== Task requirements ==
Nothing in the listing below should change; retype it as is.

== Task input ==
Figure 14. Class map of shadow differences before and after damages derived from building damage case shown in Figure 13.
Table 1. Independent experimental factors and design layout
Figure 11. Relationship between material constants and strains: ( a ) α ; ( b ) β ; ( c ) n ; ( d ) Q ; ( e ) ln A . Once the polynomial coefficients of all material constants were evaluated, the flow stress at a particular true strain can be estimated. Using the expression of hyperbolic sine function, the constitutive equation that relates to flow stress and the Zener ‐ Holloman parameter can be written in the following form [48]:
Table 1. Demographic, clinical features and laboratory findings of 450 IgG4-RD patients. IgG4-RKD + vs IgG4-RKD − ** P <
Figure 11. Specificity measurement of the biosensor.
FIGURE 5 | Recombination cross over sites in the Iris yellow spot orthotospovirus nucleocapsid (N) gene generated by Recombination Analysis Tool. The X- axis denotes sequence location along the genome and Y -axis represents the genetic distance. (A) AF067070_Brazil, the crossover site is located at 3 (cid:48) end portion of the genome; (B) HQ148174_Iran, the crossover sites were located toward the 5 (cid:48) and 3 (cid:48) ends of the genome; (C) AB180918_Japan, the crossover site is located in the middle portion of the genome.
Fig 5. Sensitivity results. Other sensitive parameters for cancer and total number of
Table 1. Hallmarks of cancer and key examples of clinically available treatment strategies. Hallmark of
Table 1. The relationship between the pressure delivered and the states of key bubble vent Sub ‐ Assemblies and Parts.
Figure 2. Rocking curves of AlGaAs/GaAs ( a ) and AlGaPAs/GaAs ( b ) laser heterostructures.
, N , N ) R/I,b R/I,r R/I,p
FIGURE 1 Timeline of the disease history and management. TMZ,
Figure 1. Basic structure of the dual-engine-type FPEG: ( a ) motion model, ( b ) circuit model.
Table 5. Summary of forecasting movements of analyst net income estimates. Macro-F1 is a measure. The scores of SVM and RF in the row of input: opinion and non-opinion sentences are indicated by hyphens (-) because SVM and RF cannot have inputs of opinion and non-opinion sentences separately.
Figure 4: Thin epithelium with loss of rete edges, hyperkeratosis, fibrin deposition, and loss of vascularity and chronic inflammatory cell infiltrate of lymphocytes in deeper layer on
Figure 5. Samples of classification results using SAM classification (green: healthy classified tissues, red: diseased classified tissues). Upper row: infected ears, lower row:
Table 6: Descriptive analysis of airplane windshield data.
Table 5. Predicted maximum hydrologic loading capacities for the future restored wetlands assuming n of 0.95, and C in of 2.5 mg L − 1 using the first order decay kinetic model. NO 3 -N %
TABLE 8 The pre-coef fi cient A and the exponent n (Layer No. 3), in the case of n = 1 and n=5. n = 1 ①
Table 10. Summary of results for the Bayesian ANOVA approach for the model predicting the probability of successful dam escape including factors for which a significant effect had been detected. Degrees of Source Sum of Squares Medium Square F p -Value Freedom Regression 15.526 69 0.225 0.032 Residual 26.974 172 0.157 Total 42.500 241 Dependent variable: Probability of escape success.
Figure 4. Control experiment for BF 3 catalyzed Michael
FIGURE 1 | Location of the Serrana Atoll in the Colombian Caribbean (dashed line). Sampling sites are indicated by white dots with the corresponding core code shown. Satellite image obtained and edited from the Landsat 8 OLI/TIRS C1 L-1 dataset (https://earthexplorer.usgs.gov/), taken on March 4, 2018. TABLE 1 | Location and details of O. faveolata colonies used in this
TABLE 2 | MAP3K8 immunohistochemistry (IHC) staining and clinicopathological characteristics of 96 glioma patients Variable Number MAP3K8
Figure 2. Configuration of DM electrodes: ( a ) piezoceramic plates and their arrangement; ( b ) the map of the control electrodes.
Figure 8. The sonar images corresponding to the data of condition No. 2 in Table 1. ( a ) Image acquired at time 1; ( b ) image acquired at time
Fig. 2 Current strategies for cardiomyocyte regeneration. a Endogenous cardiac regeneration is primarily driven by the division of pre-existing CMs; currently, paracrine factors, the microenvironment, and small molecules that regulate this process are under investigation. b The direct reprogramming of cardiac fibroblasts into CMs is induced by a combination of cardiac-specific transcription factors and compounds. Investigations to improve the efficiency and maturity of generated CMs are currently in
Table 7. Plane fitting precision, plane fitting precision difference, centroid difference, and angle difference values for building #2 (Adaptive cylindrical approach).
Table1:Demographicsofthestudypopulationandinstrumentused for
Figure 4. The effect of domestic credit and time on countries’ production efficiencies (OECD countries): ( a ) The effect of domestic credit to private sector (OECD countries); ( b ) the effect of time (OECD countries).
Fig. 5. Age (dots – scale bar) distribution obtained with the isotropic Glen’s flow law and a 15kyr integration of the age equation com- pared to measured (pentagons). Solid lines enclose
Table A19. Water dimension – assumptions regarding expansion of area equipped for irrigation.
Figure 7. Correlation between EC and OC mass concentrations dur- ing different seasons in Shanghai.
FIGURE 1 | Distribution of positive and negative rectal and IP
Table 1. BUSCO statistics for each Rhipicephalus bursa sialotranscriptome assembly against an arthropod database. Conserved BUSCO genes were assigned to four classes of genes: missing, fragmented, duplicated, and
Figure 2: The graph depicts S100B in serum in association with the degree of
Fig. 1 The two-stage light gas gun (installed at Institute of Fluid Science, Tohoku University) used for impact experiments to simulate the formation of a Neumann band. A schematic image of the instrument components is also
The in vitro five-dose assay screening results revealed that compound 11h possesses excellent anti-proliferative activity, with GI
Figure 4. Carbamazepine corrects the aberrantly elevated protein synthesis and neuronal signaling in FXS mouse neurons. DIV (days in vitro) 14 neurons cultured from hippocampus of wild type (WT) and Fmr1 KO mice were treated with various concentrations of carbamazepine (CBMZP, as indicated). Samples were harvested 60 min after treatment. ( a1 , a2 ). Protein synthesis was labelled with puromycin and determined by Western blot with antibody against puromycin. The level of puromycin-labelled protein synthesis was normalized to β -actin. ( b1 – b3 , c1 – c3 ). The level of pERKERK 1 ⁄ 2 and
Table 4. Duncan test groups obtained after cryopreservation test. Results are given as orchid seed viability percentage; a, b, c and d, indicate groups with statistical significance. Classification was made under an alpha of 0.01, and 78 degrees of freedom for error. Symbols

== Result ==
Figure 14. Class map of shadow differences before and after damages derived from building damage case shown in Figure 13.
Table 1. Independent experimental factors and design layout
Figure 11. Relationship between material constants and strains: ( a ) α ; ( b ) β ; ( c ) n ; ( d ) Q ; ( e ) ln A . Once the polynomial coefficients of all material constants were evaluated, the flow stress at a particular true strain can be estimated. Using the expression of hyperbolic sine function, the constitutive equation that relates to flow stress and the Zener ‐ Holloman parameter can be written in the following form [48]:
Table 1. Demographic, clinical features and laboratory findings of 450 IgG4-RD patients. IgG4-RKD + vs IgG4-RKD − ** P <
Figure 11. Specificity measurement of the biosensor.
FIGURE 5 | Recombination cross over sites in the Iris yellow spot orthotospovirus nucleocapsid (N) gene generated by Recombination Analysis Tool. The X- axis denotes sequence location along the genome and Y -axis represents the genetic distance. (A) AF067070_Brazil, the crossover site is located at 3 (cid:48) end portion of the genome; (B) HQ148174_Iran, the crossover sites were located toward the 5 (cid:48) and 3 (cid:48) ends of the genome; (C) AB180918_Japan, the crossover site is located in the middle portion of the genome.
Fig 5. Sensitivity results. Other sensitive parameters for cancer and total number of
Table 1. Hallmarks of cancer and key examples of clinically available treatment strategies. Hallmark of
Table 1. The relationship between the pressure delivered and the states of key bubble vent Sub ‐ Assemblies and Parts.
Figure 2. Rocking curves of AlGaAs/GaAs ( a ) and AlGaPAs/GaAs ( b ) laser heterostructures.
, N , N ) R/I,b R/I,r R/I,p
FIGURE 1 Timeline of the disease history and management. TMZ,
Figure 1. Basic structure of the dual-engine-type FPEG: ( a ) motion model, ( b ) circuit model.
Table 5. Summary of forecasting movements of analyst net income estimates. Macro-F1 is a measure. The scores of SVM and RF in the row of input: opinion and non-opinion sentences are indicated by hyphens (-) because SVM and RF cannot have inputs of opinion and non-opinion sentences separately.
Figure 4: Thin epithelium with loss of rete edges, hyperkeratosis, fibrin deposition, and loss of vascularity and chronic inflammatory cell infiltrate of lymphocytes in deeper layer on
Figure 5. Samples of classification results using SAM classification (green: healthy classified tissues, red: diseased classified tissues). Upper row: infected ears, lower row:
Table 6: Descriptive analysis of airplane windshield data.
Table 5. Predicted maximum hydrologic loading capacities for the future restored wetlands assuming n of 0.95, and C in of 2.5 mg L − 1 using the first order decay kinetic model. NO 3 -N %
TABLE 8 The pre-coef fi cient A and the exponent n (Layer No. 3), in the case of n = 1 and n=5. n = 1 ①
Table 10. Summary of results for the Bayesian ANOVA approach for the model predicting the probability of successful dam escape including factors for which a significant effect had been detected. Degrees of Source Sum of Squares Medium Square F p -Value Freedom Regression 15.526 69 0.225 0.032 Residual 26.974 172 0.157 Total 42.500 241 Dependent variable: Probability of escape success.
Figure 4. Control experiment for BF 3 catalyzed Michael
FIGURE 1 | Location of the Serrana Atoll in the Colombian Caribbean (dashed line). Sampling sites are indicated by white dots with the corresponding core code shown. Satellite image obtained and edited from the Landsat 8 OLI/TIRS C1 L-1 dataset (https://earthexplorer.usgs.gov/), taken on March 4, 2018. TABLE 1 | Location and details of O. faveolata colonies used in this
TABLE 2 | MAP3K8 immunohistochemistry (IHC) staining and clinicopathological characteristics of 96 glioma patients Variable Number MAP3K8
Figure 2. Configuration of DM electrodes: ( a ) piezoceramic plates and their arrangement; ( b ) the map of the control electrodes.
Figure 8. The sonar images corresponding to the data of condition No. 2 in Table 1. ( a ) Image acquired at time 1; ( b ) image acquired at time
Fig. 2 Current strategies for cardiomyocyte regeneration. a Endogenous cardiac regeneration is primarily driven by the division of pre-existing CMs; currently, paracrine factors, the microenvironment, and small molecules that regulate this process are under investigation. b The direct reprogramming of cardiac fibroblasts into CMs is induced by a combination of cardiac-specific transcription factors and compounds. Investigations to improve the efficiency and maturity of generated CMs are currently in
Table 7. Plane fitting precision, plane fitting precision difference, centroid difference, and angle difference values for building #2 (Adaptive cylindrical approach).
Table1:Demographicsofthestudypopulationandinstrumentused for
Figure 4. The effect of domestic credit and time on countries’ production efficiencies (OECD countries): ( a ) The effect of domestic credit to private sector (OECD countries); ( b ) the effect of time (OECD countries).
Fig. 5. Age (dots – scale bar) distribution obtained with the isotropic Glen’s flow law and a 15kyr integration of the age equation com- pared to measured (pentagons). Solid lines enclose
Table A19. Water dimension – assumptions regarding expansion of area equipped for irrigation.
Figure 7. Correlation between EC and OC mass concentrations dur- ing different seasons in Shanghai.
FIGURE 1 | Distribution of positive and negative rectal and IP
Table 1. BUSCO statistics for each Rhipicephalus bursa sialotranscriptome assembly against an arthropod database. Conserved BUSCO genes were assigned to four classes of genes: missing, fragmented, duplicated, and
Figure 2: The graph depicts S100B in serum in association with the degree of
Fig. 1 The two-stage light gas gun (installed at Institute of Fluid Science, Tohoku University) used for impact experiments to simulate the formation of a Neumann band. A schematic image of the instrument components is also
The in vitro five-dose assay screening results revealed that compound 11h possesses excellent anti-proliferative activity, with GI
Figure 4. Carbamazepine corrects the aberrantly elevated protein synthesis and neuronal signaling in FXS mouse neurons. DIV (days in vitro) 14 neurons cultured from hippocampus of wild type (WT) and Fmr1 KO mice were treated with various concentrations of carbamazepine (CBMZP, as indicated). Samples were harvested 60 min after treatment. ( a1 , a2 ). Protein synthesis was labelled with puromycin and determined by Western blot with antibody against puromycin. The level of puromycin-labelled protein synthesis was normalized to β -actin. ( b1 – b3 , c1 – c3 ). The level of pERKERK 1 ⁄ 2 and
Table 4. Duncan test groups obtained after cryopreservation test. Results are given as orchid seed viability percentage; a, b, c and d, indicate groups with statistical significance. Classification was made under an alpha of 0.01, and 78 degrees of freedom for error. Symbols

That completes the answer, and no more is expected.